The National Development and Reform Commission (NDRC) is working on updating a list of productive activities to be promoted, limited or eliminated. This list has been prepared on a weekly basis since 2011.
BTC mining has been added to the last edition of the list, which includes 450 activities that must be progressively eliminated because they are considered unsafe, polluting or useless. There is no deadline for the ban and the operators of these activities can, however, appeal against the ministerial decision by May 7th.
The Security Times newspaper on Tuesday said it was quoting the words of the General Manager of Kenetic Blockchain Investments, Jehan Chu, in favour of the work of the NDRC, defining the procedure and the list, a maneuver perfectly in tune with the Chinese government’s trade policies on cryptocurrencies and bitcoin mining, with the aim of keeping the sector absolutely under control.
“I believe China simply wants to ‘reboot’ the crypto industry into one that they have oversight on, the same approach they took with the Internet”.
In China, mining has often been seen as a waste of electricity and precious resources.
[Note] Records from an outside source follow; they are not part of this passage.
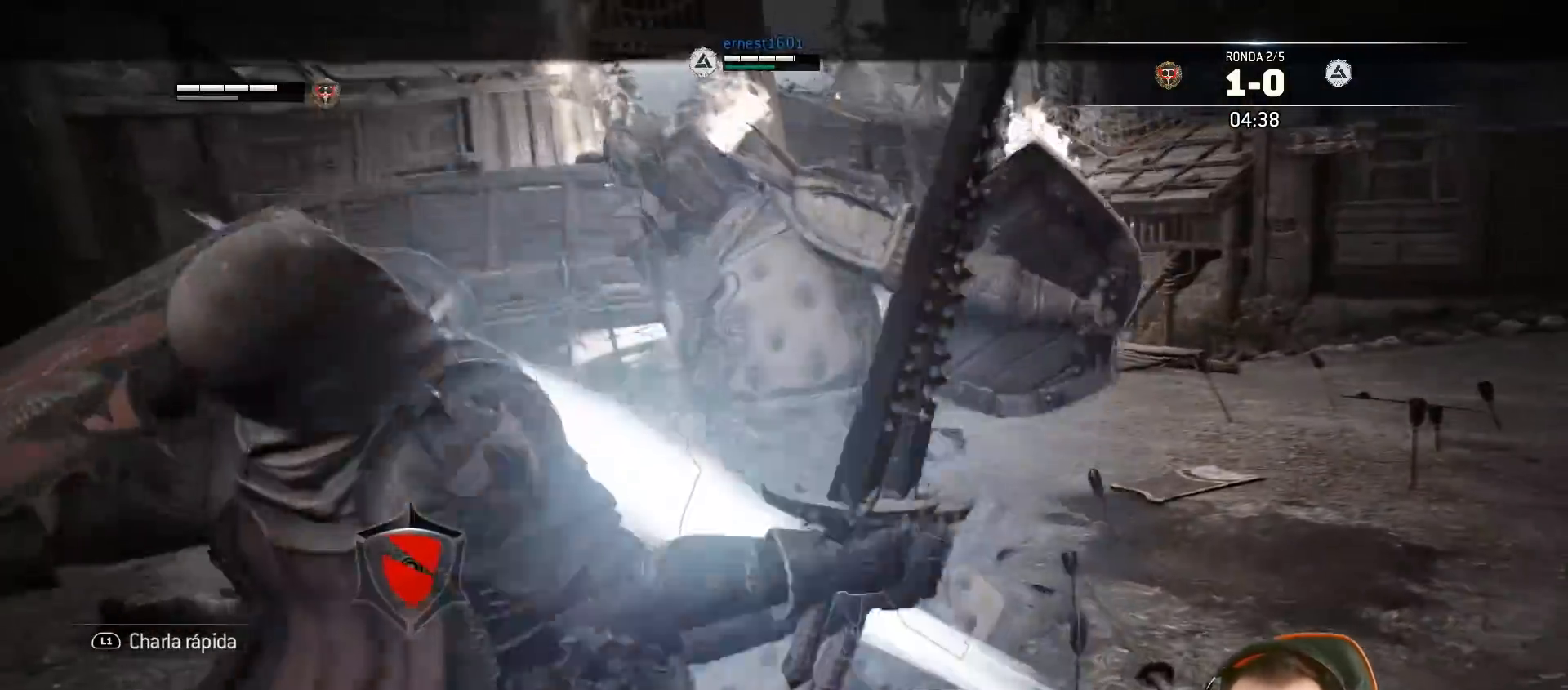
{"buttons": ["L2"], "left_stick": "down-right", "right_stick": "center", "events": [[17, "SQUARE", "up"], [367, "left_stick", "down-right"]]}
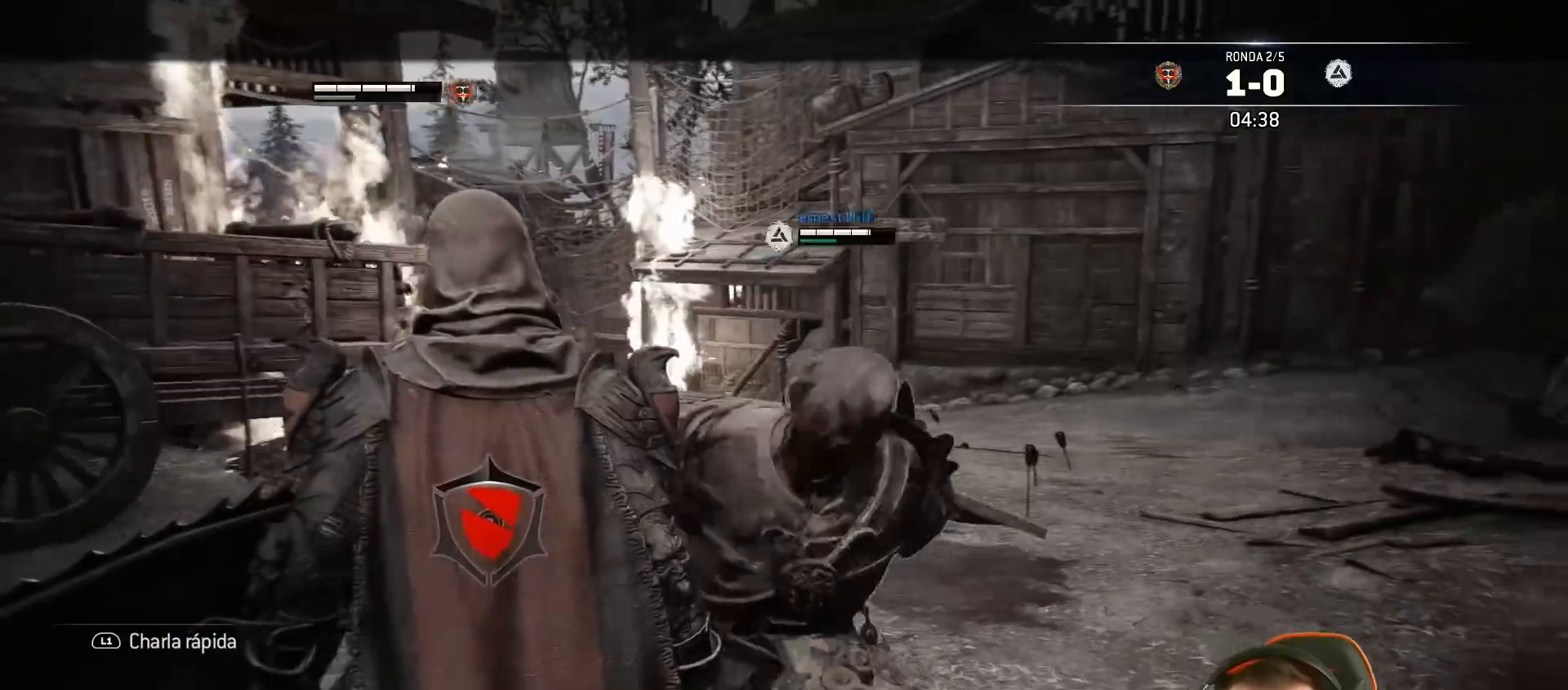
{"buttons": ["L2"], "left_stick": "down-right", "right_stick": "left", "events": [[400, "right_stick", "left"]]}
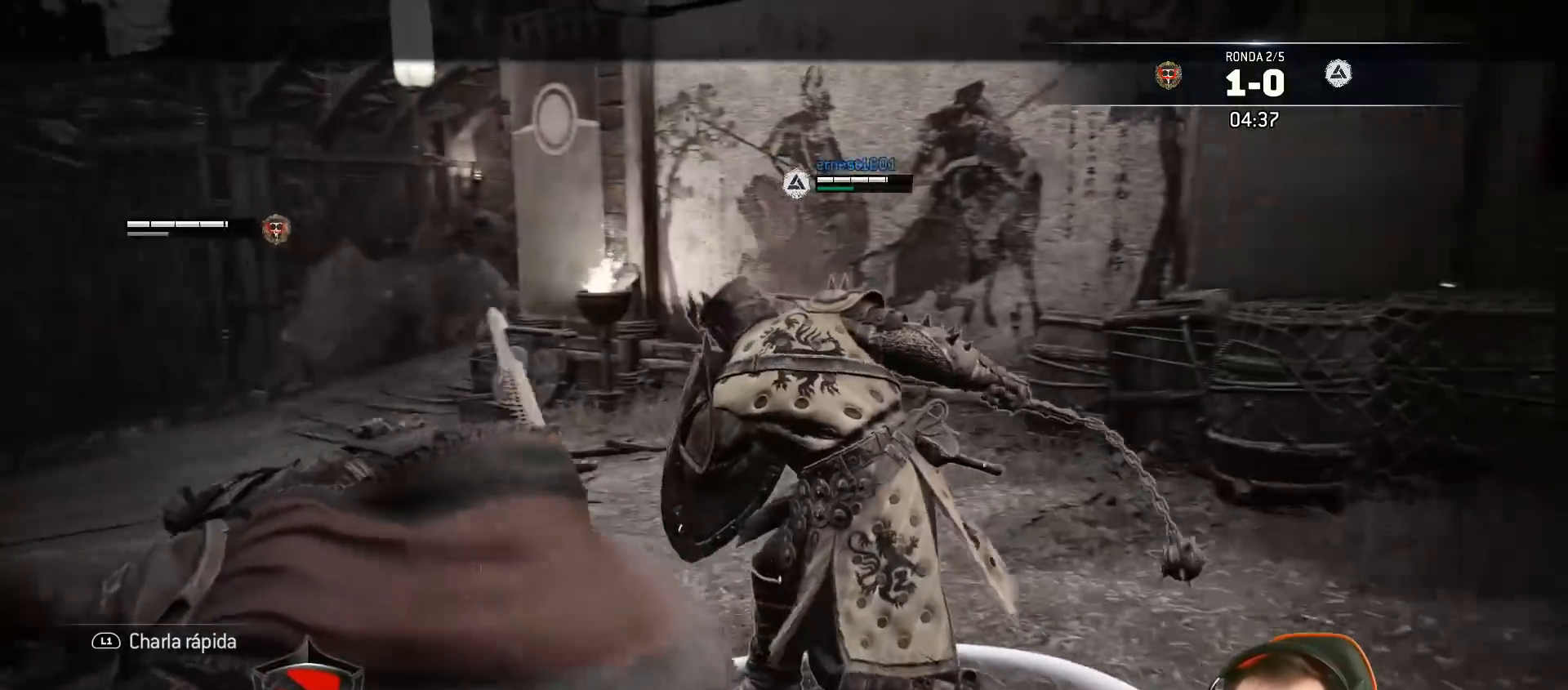
{"buttons": ["L2"], "left_stick": "right", "right_stick": "center", "events": [[33, "right_stick", "center"], [83, "right_stick", "left"], [217, "right_stick", "center"], [317, "left_stick", "right"]]}
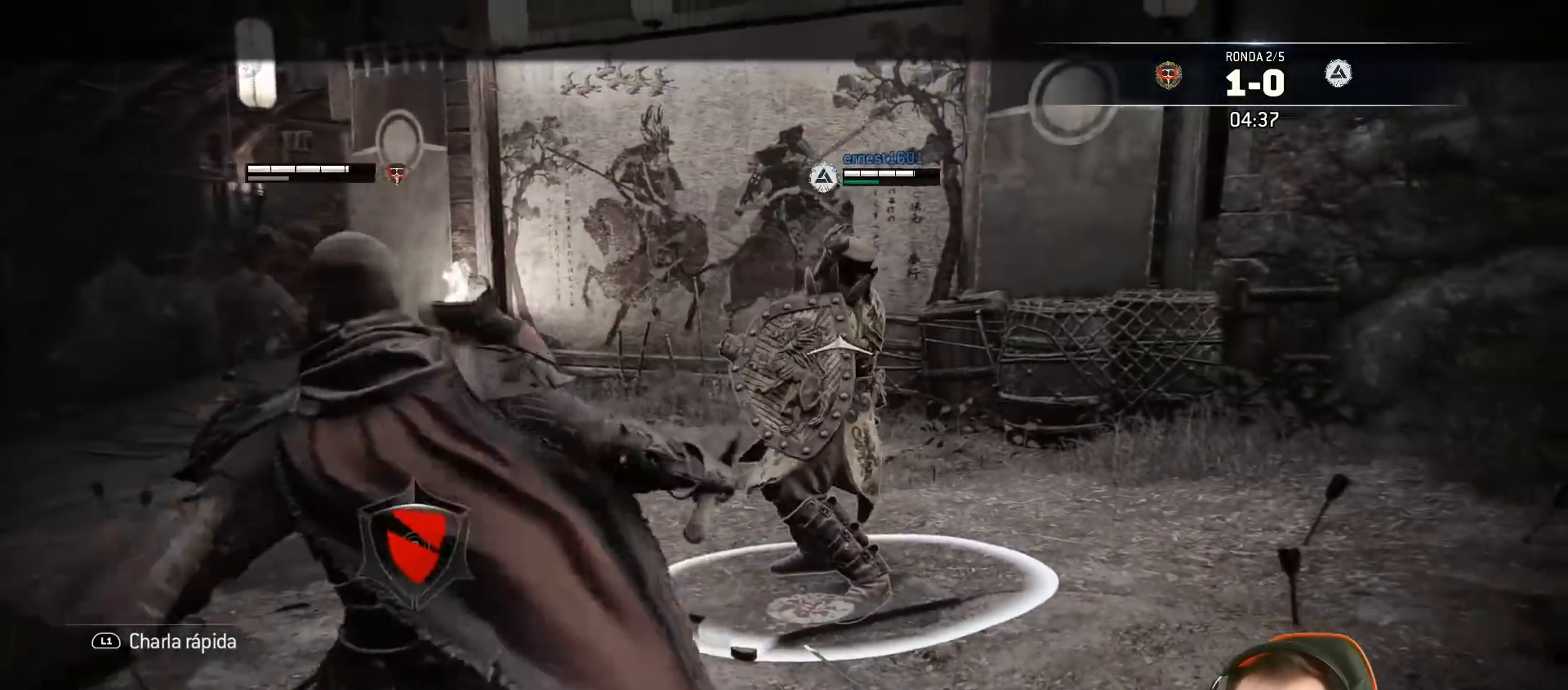
{"buttons": ["L2", "L3"], "left_stick": "down-left", "right_stick": "up", "events": [[33, "right_stick", "left"], [83, "right_stick", "up"], [333, "left_stick", "down-left"], [450, "L3", "down"]]}
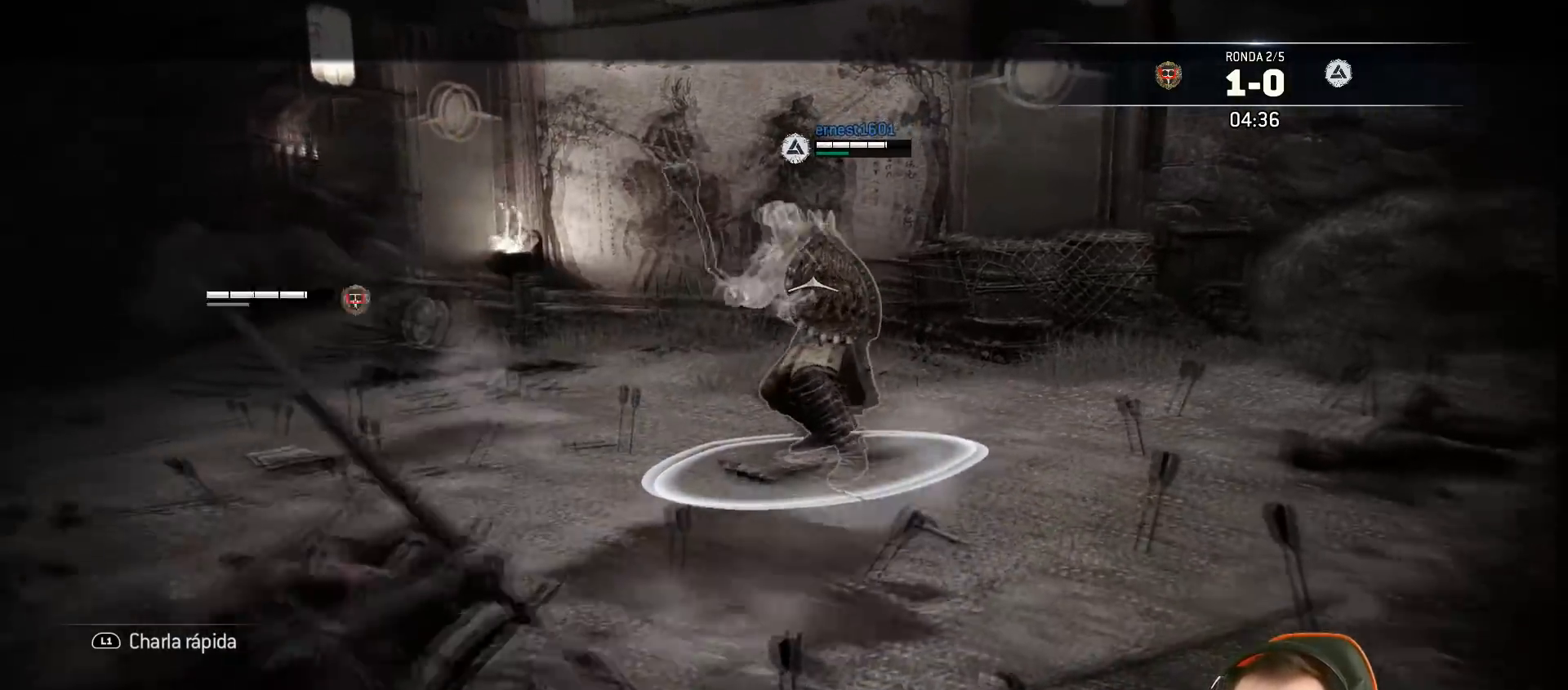
{"buttons": ["L2"], "left_stick": "left", "right_stick": "center", "events": [[100, "right_stick", "center"], [133, "left_stick", "left"], [217, "CROSS", "down"], [283, "CROSS", "up"], [367, "CROSS", "down"], [433, "CROSS", "up"], [500, "L3", "up"]]}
This repression comes in the aftermath of the increase in the price of bitcoin and other virtual currencies, which could have led to a significant increase in values and thus a return of profitability for BTC’s mining activities.
The authorities clearly want to avoid a return to uncontrolled processing as was the case in 2017 with investments that ultimately turn out to be fruitless bubbles.
Alex de Vries of PwC Amsterdam estimates that 50% of the mining network is still located in China, despite the growing and pressing attention of local authorities. This pressure would then have moved to Hong Kong where the three companies that produce mining hardware and had requested the listing are currently still at a standstill.
Chinese repression could lead to an accentuation of the migration of mining from Beijing to countries with lower energy costs.